We have all watched the drama of Lindsay Lohan’s life unfold. What is disturbing is the similarities her journey shares with Michael Jackson’s. Indeed, as Jackson’s manslaughter trial against Dr. Conrad Murray winds down more than a few folks have voiced concern about Lohan’s multi-level decline, how aged she looks and how she continues to push everyone and everything to the edge. Early fame consumed Lohan and Jackson, two adorable children who grew into famous celebrities who consistently thumbed their noses at authority. Consequently, they have both spent a lot of money on attorneys and a lot of time in courtrooms.

Is navigating a responsible, adult life all that difficult? This brings to mind a column I wrote in April, 2005 during Jackson’s second child molestation trial. I worked in human resources at a newspaper at the time. See if you see some eerily familiar similarities.

April, 2005
Maybe you have had your fill of the celebrity trial of the millennium, but last month, there was an occurrence during the People vs. Michael Jackson trial proceedings that really caught my attention. The world appeared to come to a standstill one morning when Jackson failed to show up for court on time. It wasn’t his first late appearance. It seems Mr. Jackson has a punctuality problem.

On this occasion it appeared that no one, not even Jackson’s trusted attorneys had any idea of his whereabouts. All too aware of the delay, Judge Melville would have none of it. He insisted that Jackson be present in his courtroom immediately. The judge put the gavel down and issued a bench warrant for Jackson’s arrest with a 2-hour deadline.

After speeding through the streets and with mere minutes to spare, Jackson’s entourage screeched to a halt in front of the courthouse. A dazed Jackson wearing pajamas and appearing as if he’d just rolled out of the sack, emerged from his SUV along with a gentleman, presumably his treating physician, holding an opened umbrella above the overdue singer.

It was all too familiar to me in that, even after decades in human resources I am still explaining to employees the importance of CALLING IN TO THE OFFICE IN THE EVENT YOU ARE LATE OR SICK. On the same day as Jackson’s shenanigans, I was at a work explaining to two long-serving employees why our company requires you to call in and talk to your supervisor if you are sick or going to be late to work.
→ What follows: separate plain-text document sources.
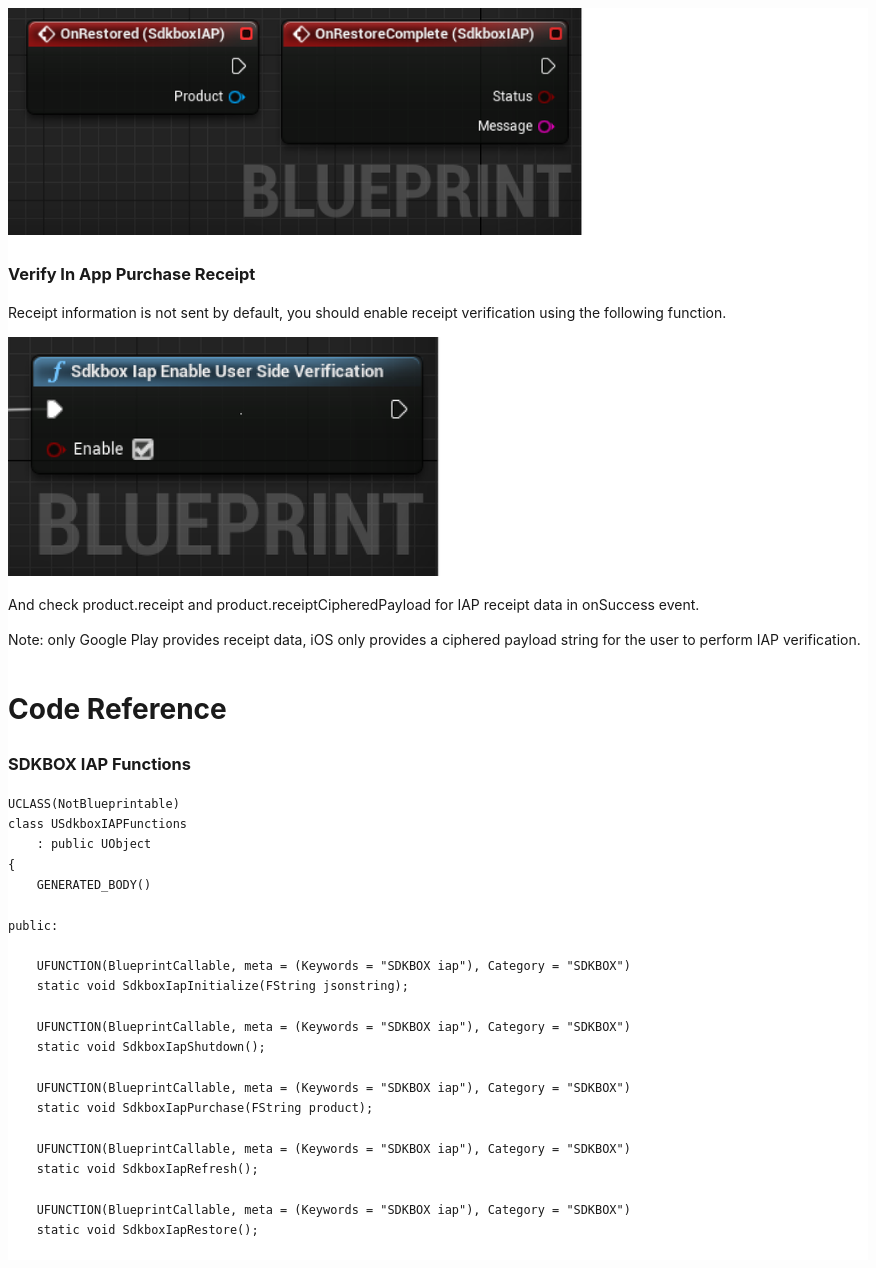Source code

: ![](img12.png)

<h3>Verify In App Purchase Receipt</h3>

Receipt information is not sent by default, you should enable receipt verification using the following function.

![](img7.png)

And check product.receipt and product.receiptCipheredPayload for IAP receipt data in onSuccess event.

Note: only Google Play provides receipt data, iOS only provides a ciphered payload string for the user to perform IAP verification.

<h1>Code Reference</h1>

<h3>SDKBOX IAP Functions</h3>

```
UCLASS(NotBlueprintable)
class USdkboxIAPFunctions 
    : public UObject 
{
	GENERATED_BODY()
	
public:

	UFUNCTION(BlueprintCallable, meta = (Keywords = "SDKBOX iap"), Category = "SDKBOX")
	static void SdkboxIapInitialize(FString jsonstring);

    UFUNCTION(BlueprintCallable, meta = (Keywords = "SDKBOX iap"), Category = "SDKBOX")
    static void SdkboxIapShutdown();
    
	UFUNCTION(BlueprintCallable, meta = (Keywords = "SDKBOX iap"), Category = "SDKBOX")
	static void SdkboxIapPurchase(FString product);
	
	UFUNCTION(BlueprintCallable, meta = (Keywords = "SDKBOX iap"), Category = "SDKBOX")
	static void SdkboxIapRefresh();

	UFUNCTION(BlueprintCallable, meta = (Keywords = "SDKBOX iap"), Category = "SDKBOX")
	static void SdkboxIapRestore();
    
```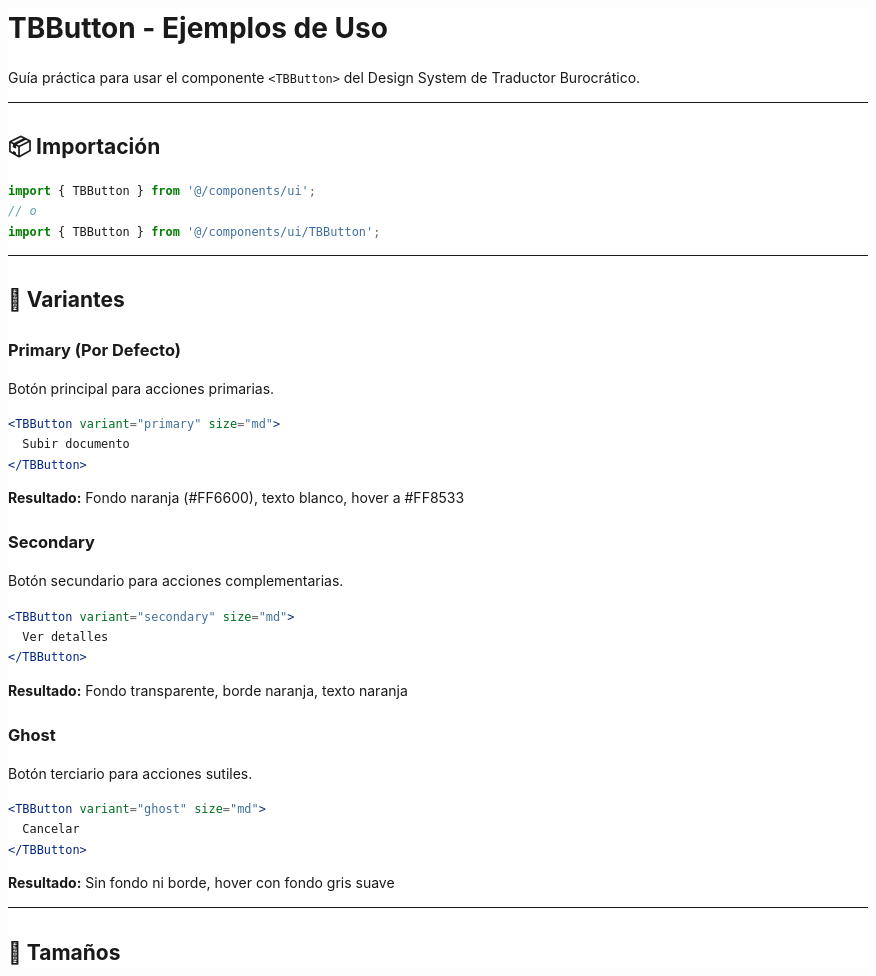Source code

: # TBButton - Ejemplos de Uso

Guía práctica para usar el componente `<TBButton>` del Design System de Traductor Burocrático.

---

## 📦 Importación

```jsx
import { TBButton } from '@/components/ui';
// o
import { TBButton } from '@/components/ui/TBButton';
```

---

## 🎨 Variantes

### Primary (Por Defecto)
Botón principal para acciones primarias.

```jsx
<TBButton variant="primary" size="md">
  Subir documento
</TBButton>
```

**Resultado:** Fondo naranja (#FF6600), texto blanco, hover a #FF8533

### Secondary
Botón secundario para acciones complementarias.

```jsx
<TBButton variant="secondary" size="md">
  Ver detalles
</TBButton>
```

**Resultado:** Fondo transparente, borde naranja, texto naranja

### Ghost
Botón terciario para acciones sutiles.

```jsx
<TBButton variant="ghost" size="md">
  Cancelar
</TBButton>
```

**Resultado:** Sin fondo ni borde, hover con fondo gris suave

---

## 📏 Tamaños
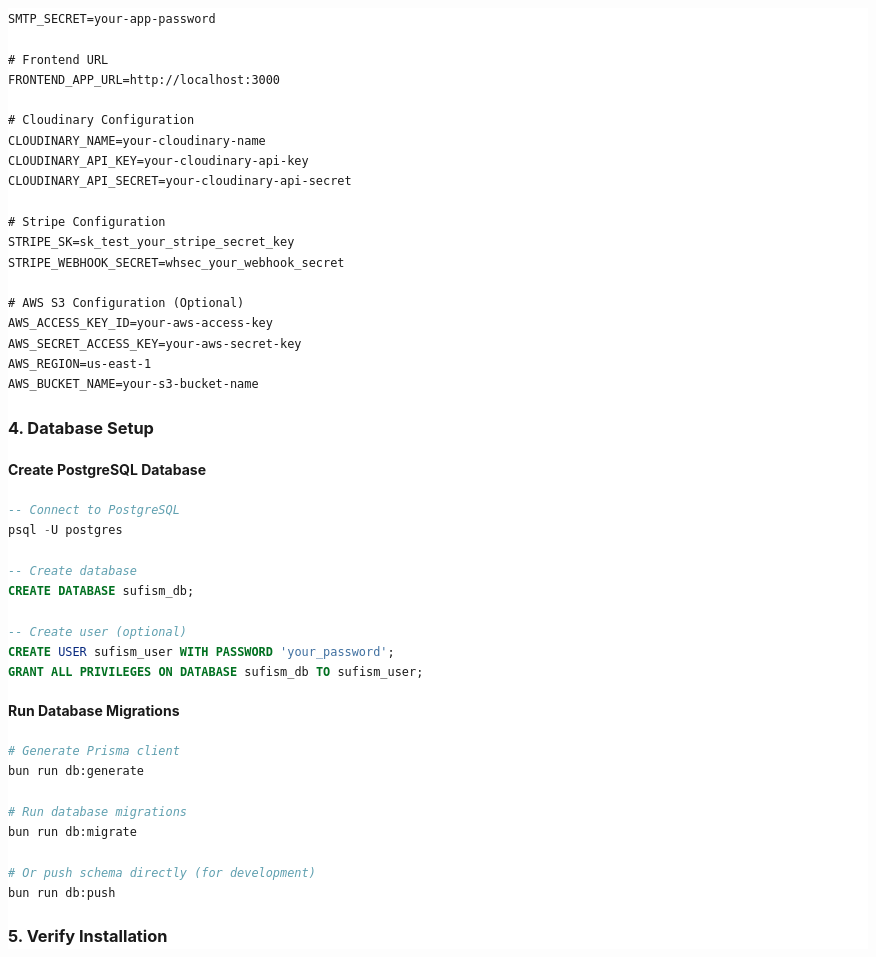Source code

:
 ```env
SMTP_SECRET=your-app-password

# Frontend URL
FRONTEND_APP_URL=http://localhost:3000

# Cloudinary Configuration
CLOUDINARY_NAME=your-cloudinary-name
CLOUDINARY_API_KEY=your-cloudinary-api-key
CLOUDINARY_API_SECRET=your-cloudinary-api-secret

# Stripe Configuration
STRIPE_SK=sk_test_your_stripe_secret_key
STRIPE_WEBHOOK_SECRET=whsec_your_webhook_secret

# AWS S3 Configuration (Optional)
AWS_ACCESS_KEY_ID=your-aws-access-key
AWS_SECRET_ACCESS_KEY=your-aws-secret-key
AWS_REGION=us-east-1
AWS_BUCKET_NAME=your-s3-bucket-name
```

### 4. **Database Setup**

#### **Create PostgreSQL Database**

```sql
-- Connect to PostgreSQL
psql -U postgres

-- Create database
CREATE DATABASE sufism_db;

-- Create user (optional)
CREATE USER sufism_user WITH PASSWORD 'your_password';
GRANT ALL PRIVILEGES ON DATABASE sufism_db TO sufism_user;
```

#### **Run Database Migrations**

```bash
# Generate Prisma client
bun run db:generate

# Run database migrations
bun run db:migrate

# Or push schema directly (for development)
bun run db:push
```

### 5. **Verify Installation**
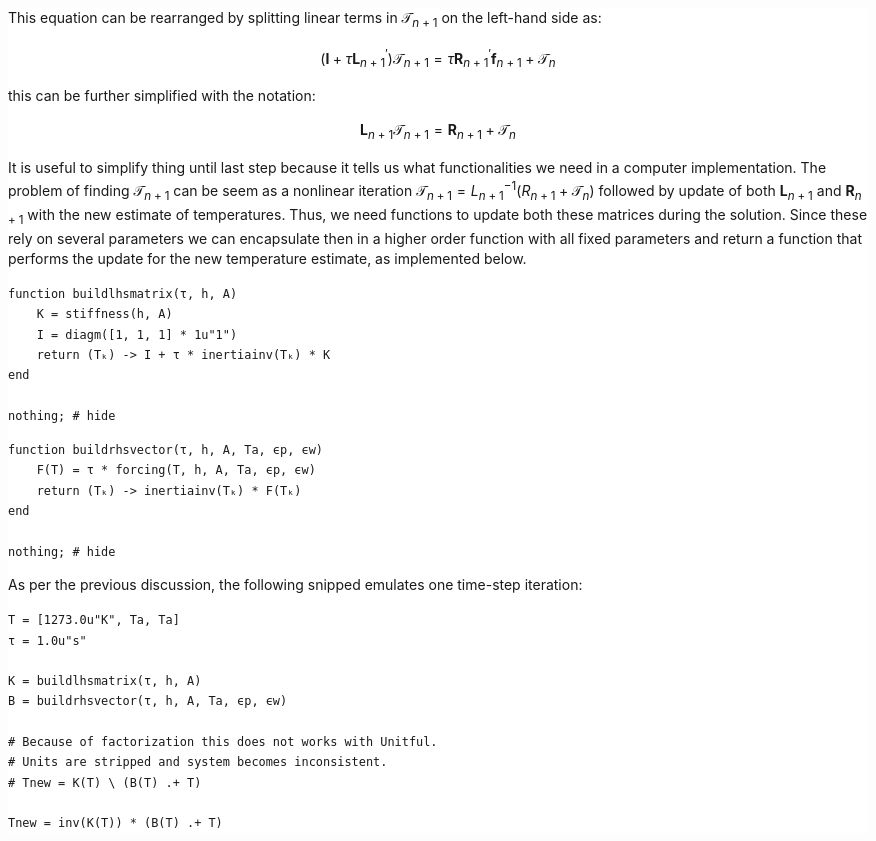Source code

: This equation can be rearranged by splitting linear terms in $\mathcal{T}_{n+1}$
on the left-hand side as:

$$
\left(\mathbf{I}+\tau\mathbf{L}^\prime_{n+1}\right)\mathcal{T}_{n+1}=
\tau\mathbf{R}^\prime_{n+1}\mathbf{f}_{n+1}+\mathcal{T}_n
$$

this can be further simplified with the notation:

$$
\mathbf{L}_{n+1}\mathcal{T}_{n+1}=\mathbf{R}_{n+1}+\mathcal{T}_n
$$

It is useful to simplify thing until last step because it tells us what functionalities we need in a computer implementation. The problem of finding $\mathcal{T}_{n+1}$ can be seem as a nonlinear iteration $\mathcal{T}_{n+1}=L^{-1}_{n+1}(R_{n+1}+\mathcal{T}_{n})$ followed by update of both $\mathbf{L}_{n+1}$ and $\mathbf{R}_{n+1}$ with the new estimate of temperatures. Thus, we  need functions to update both these matrices during the solution. Since these rely on several parameters we can encapsulate then in a higher order function with all fixed parameters and return a function that performs the update for the new temperature estimate, as implemented below.

```julia; @example notebook
function buildlhsmatrix(τ, h, A)
    K = stiffness(h, A)
    I = diagm([1, 1, 1] * 1u"1")
    return (Tₖ) -> I + τ * inertiainv(Tₖ) * K
end

nothing; # hide
```

```julia; @example notebook
function buildrhsvector(τ, h, A, Ta, ϵp, ϵw)
    F(T) = τ * forcing(T, h, A, Ta, ϵp, ϵw)
    return (Tₖ) -> inertiainv(Tₖ) * F(Tₖ)
end

nothing; # hide
```

As per the previous discussion, the following snipped emulates one time-step iteration:

```julia; @example notebook
T = [1273.0u"K", Ta, Ta]
τ = 1.0u"s"

K = buildlhsmatrix(τ, h, A)
B = buildrhsvector(τ, h, A, Ta, ϵp, ϵw)

# Because of factorization this does not works with Unitful.
# Units are stripped and system becomes inconsistent.
# Tnew = K(T) \ (B(T) .+ T)

Tnew = inv(K(T)) * (B(T) .+ T)
```

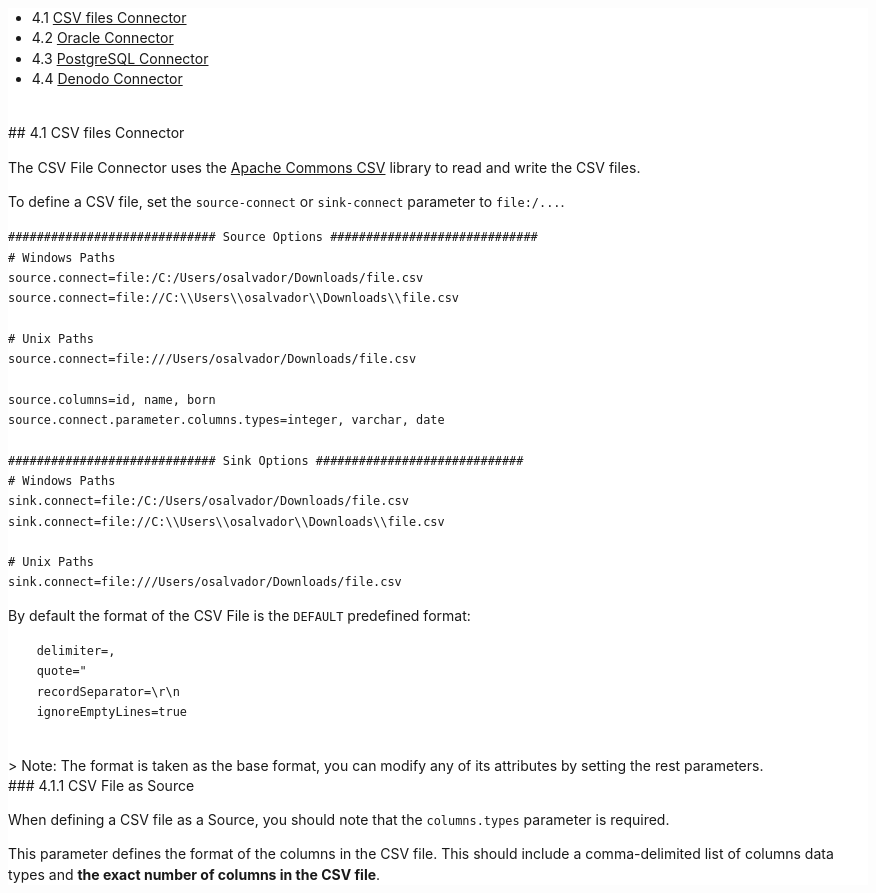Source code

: - 4.1 [CSV files Connector](#41-csv-files-connector)
- 4.2 [Oracle Connector](#42-oracle-connector)
- 4.3 [PostgreSQL Connector](#43-postgresql-connector)
- 4.4 [Denodo Connector](#44-denodo-connector)

<br>
## 4.1 CSV files Connector

The CSV File Connector uses the [Apache Commons CSV](https://commons.apache.org/proper/commons-csv/) library to read and write the CSV files.

To define a CSV file, set the `source-connect` or `sink-connect` parameter to `file:/...`.

```properties
############################# Source Options #############################
# Windows Paths
source.connect=file:/C:/Users/osalvador/Downloads/file.csv
source.connect=file://C:\\Users\\osalvador\\Downloads\\file.csv

# Unix Paths
source.connect=file:///Users/osalvador/Downloads/file.csv

source.columns=id, name, born
source.connect.parameter.columns.types=integer, varchar, date

############################# Sink Options #############################
# Windows Paths
sink.connect=file:/C:/Users/osalvador/Downloads/file.csv
sink.connect=file://C:\\Users\\osalvador\\Downloads\\file.csv

# Unix Paths
sink.connect=file:///Users/osalvador/Downloads/file.csv
```

By default the format of the CSV File is the `DEFAULT` predefined format: 

```properties
    delimiter=,
    quote="
    recordSeparator=\r\n
    ignoreEmptyLines=true
```
<br>
> Note: The format is taken as the base format, you can modify any of its attributes by setting the rest parameters. 


<br>
### 4.1.1 CSV File as Source

When defining a CSV file as a Source, you should note that the `columns.types` parameter is required. 

This parameter defines the format of the columns in the CSV file. This should include a comma-delimited list of columns data types and **the exact number of columns in the CSV file**.
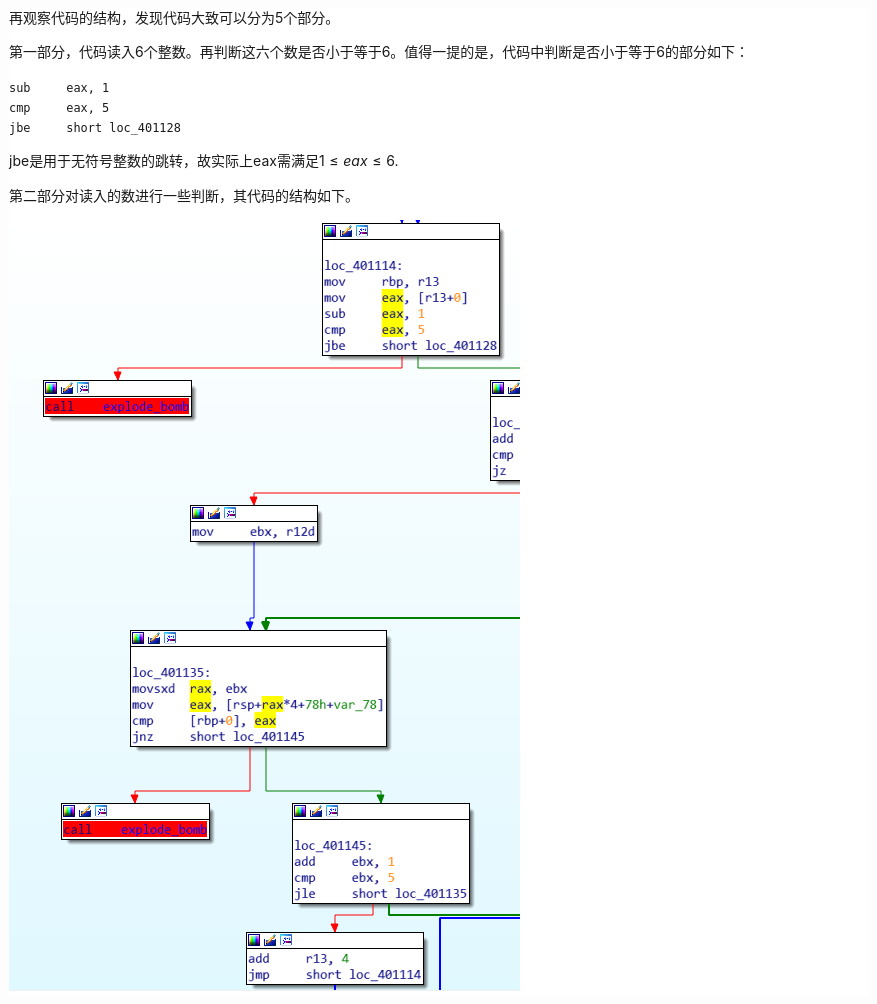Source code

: 再观察代码的结构，发现代码大致可以分为5个部分。

第一部分，代码读入6个整数。再判断这六个数是否小于等于6。值得一提的是，代码中判断是否小于等于6的部分如下：

```assembly
sub     eax, 1
cmp     eax, 5
jbe     short loc_401128
```

jbe是用于无符号整数的跳转，故实际上eax需满足$1 \le eax \le 6$.

第二部分对读入的数进行一些判断，其代码的结构如下。

![phase6_1](bomb/assets/phase6_1.png)
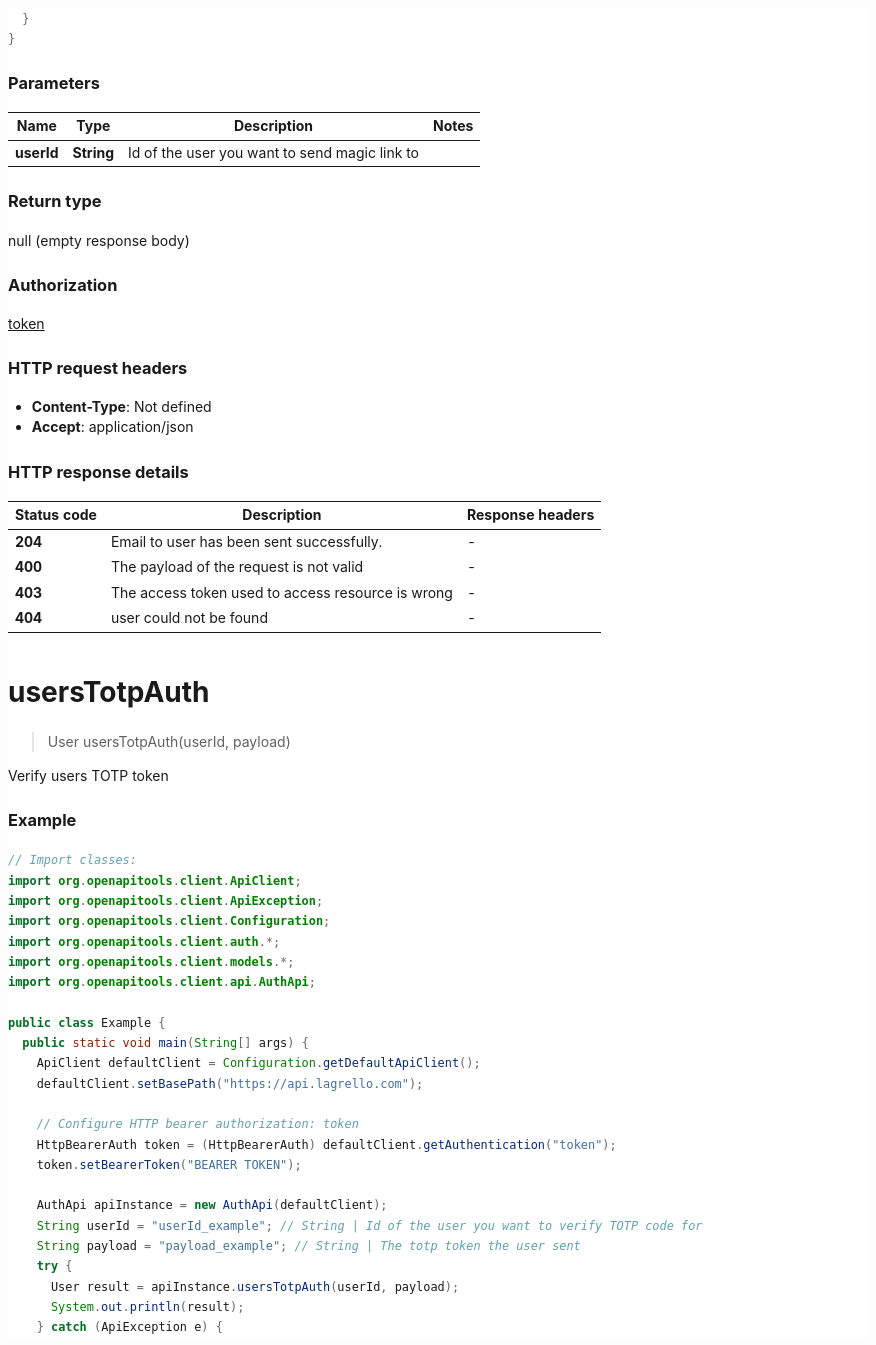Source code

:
 ```java
  }
}
```

### Parameters

Name | Type | Description  | Notes
------------- | ------------- | ------------- | -------------
 **userId** | **String**| Id of the user you want to send magic link to |

### Return type

null (empty response body)

### Authorization

[token](../README.md#token)

### HTTP request headers

 - **Content-Type**: Not defined
 - **Accept**: application/json

### HTTP response details
| Status code | Description | Response headers |
|-------------|-------------|------------------|
**204** | Email to user has been sent successfully. |  -  |
**400** | The payload of the request is not valid |  -  |
**403** | The access token used to access resource is wrong |  -  |
**404** | user could not be found |  -  |

<a name="usersTotpAuth"></a>
# **usersTotpAuth**
> User usersTotpAuth(userId, payload)

Verify users TOTP token

### Example
```java
// Import classes:
import org.openapitools.client.ApiClient;
import org.openapitools.client.ApiException;
import org.openapitools.client.Configuration;
import org.openapitools.client.auth.*;
import org.openapitools.client.models.*;
import org.openapitools.client.api.AuthApi;

public class Example {
  public static void main(String[] args) {
    ApiClient defaultClient = Configuration.getDefaultApiClient();
    defaultClient.setBasePath("https://api.lagrello.com");
    
    // Configure HTTP bearer authorization: token
    HttpBearerAuth token = (HttpBearerAuth) defaultClient.getAuthentication("token");
    token.setBearerToken("BEARER TOKEN");

    AuthApi apiInstance = new AuthApi(defaultClient);
    String userId = "userId_example"; // String | Id of the user you want to verify TOTP code for
    String payload = "payload_example"; // String | The totp token the user sent
    try {
      User result = apiInstance.usersTotpAuth(userId, payload);
      System.out.println(result);
    } catch (ApiException e) {
```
It seems odd to some employees that workplace management and co-workers even care and would move to the verge of concern if their presence in the office is missed. Given our “family-like” company atmosphere, this surprised me. As I explained to both employees (separately of course), we are a place of business and if you are not here, provisions and adjustments must be made.

“Have you heard of the D-I-D Rule,” I asked each of them?

Neither employee appeared to know what I was talking about.

“As you do with your own children, especially teenagers, you expect them to call you if they are going to be late or plans change and they won’t be home at all. Lacking any communication, you will naturally leap to the conclusion that they are, (Heaven forbid) D-I-D: dead-in-a-ditch somewhere. You see, even Judge Melville expects Michael Jackson to call in if he’s ill or late for court,” I replied.

Living life, an authentic life of substance and purpose, requires that you GROW UP and SHOW UP!

Former Santa Barbara County Prosecutor Craig Smith explained, “I’ve never seen a defendant get a police escort. I’ve also never seen a defendant have preferential parking, and be able to line up not one, but two, vehicles right at the curb of the courthouse. I’ve never seen a defendant show up late to court accompanied by his doctor. I’ve seen defendants show up late with a note from their doctor, but not the doctor himself. I’m sure though, that if the doctor didn’t say something persuasive or convincing to the judge, I think the judge was up to his neck in late appearances and if he didn’t feel genuinely that there was a good medical excuse, he probably would have taken (Jackson) into custody.”

While in Key West that Spring I spied a t-shirt in a store window that affirmed my D-I-D Rule. It read, “I’m out of sick days so I’m calling in dead.” It is simply common courtesy and a sign of respect for your employer and co-workers. Thank you, Judge Melville for affirming employers and reminding employees everywhere that the world’s business is run every day, often on urgent deadlines requiring employees to be at work, on time, ready to go. Granted, you aren’t required to show up in your PJ’s escorted by your doctor. But lacking any evidence of your whereabouts, a mortician might be in order!

Ultimately, Jackson and Lohan both ended up in the morgue. It was Jackson’s final trip. As part of her sentence, Lohan is to perform community service by providing janitoral services at the morgue. No surprise, she arrived late for her first day of service. She apparently shares Jackson’s punctuality problem. We can only hope that this is Lohan’s last stop before avoiding the King of Pop’s untimely demise. Let’s pray that the similarities of their journeys end right there.